Since the devastating earthquake of 2010, Haiti has occupied a singularly tragic place in the global consciousness. But the small Caribbean country has a rich and complex history and culture that transcend even the most horrific natural disasters. That vibrant identity comes to life on a handful of big screens in the city this week.
In honor of Haitian Heritage Month, the nonprofit Haiti Cultural Exchange is presenting the fourth installment of its Haiti Film Festival. From Thursday, May 11, to Sunday, May 14, the festival will feature 25 films, both narrative and documentary, being shown at theaters across Brooklyn.
The eclectic, well-rounded lineup offers something for every type of movie lover—and it’s not necessary to have dog-eared copies of Cahiers du Cinéma lying around your house for you to enjoy the films on display.
At an evening of short films on Friday, May 12, Carpediem tells a kind of meet-cute story about a librarian and the shy 20-year-old man who has a crush on her. On the heartstrings-tugging end of things, Minutes to Say Hi dives into a tale of a young Haitian girl and her father struggling to put down new roots in Brooklyn, while the girl’s mother remains in the family’s native land.

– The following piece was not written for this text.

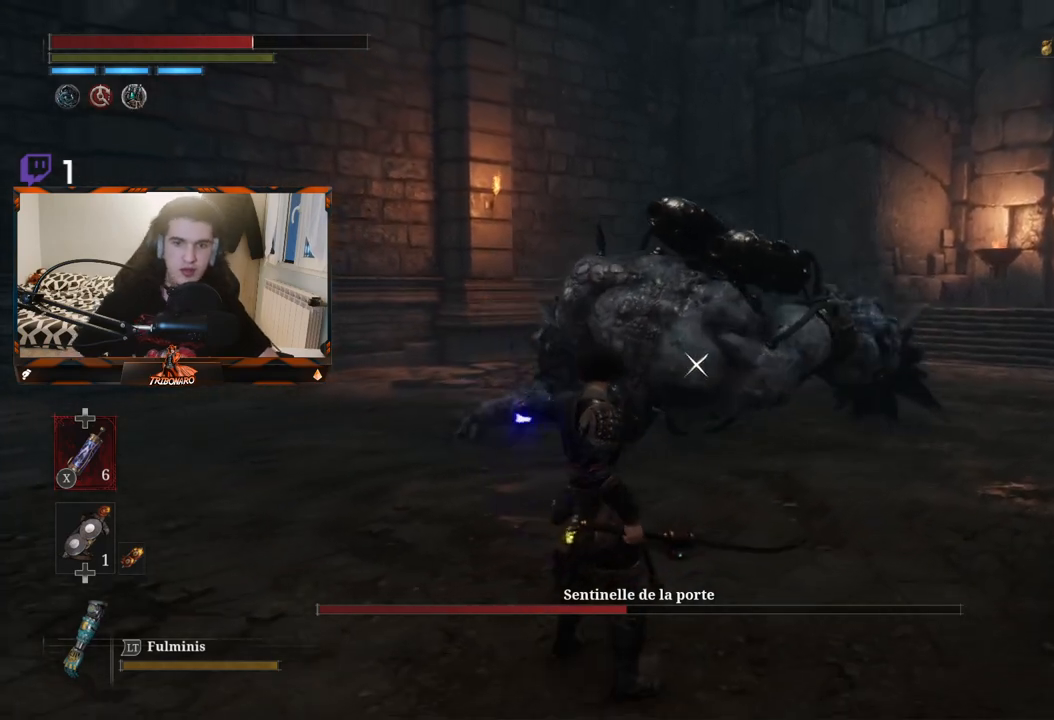
{"buttons": [], "left_stick": "center", "right_stick": "center", "events": []}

Another festival highlight is a mini retrospective of the work of Arnold Antonin, a director who has worked across various forms—from documentary to narrative—to create some of the most socially, politically, and culturally poignant films to emerge from Haiti.
Why You Should Go: Mainly, you’ll want to catch incredible filmmaking that you won’t have many chances to see elsewhere. And check the festival calendar for panel discussions and networking events to enhance your cultural immersion.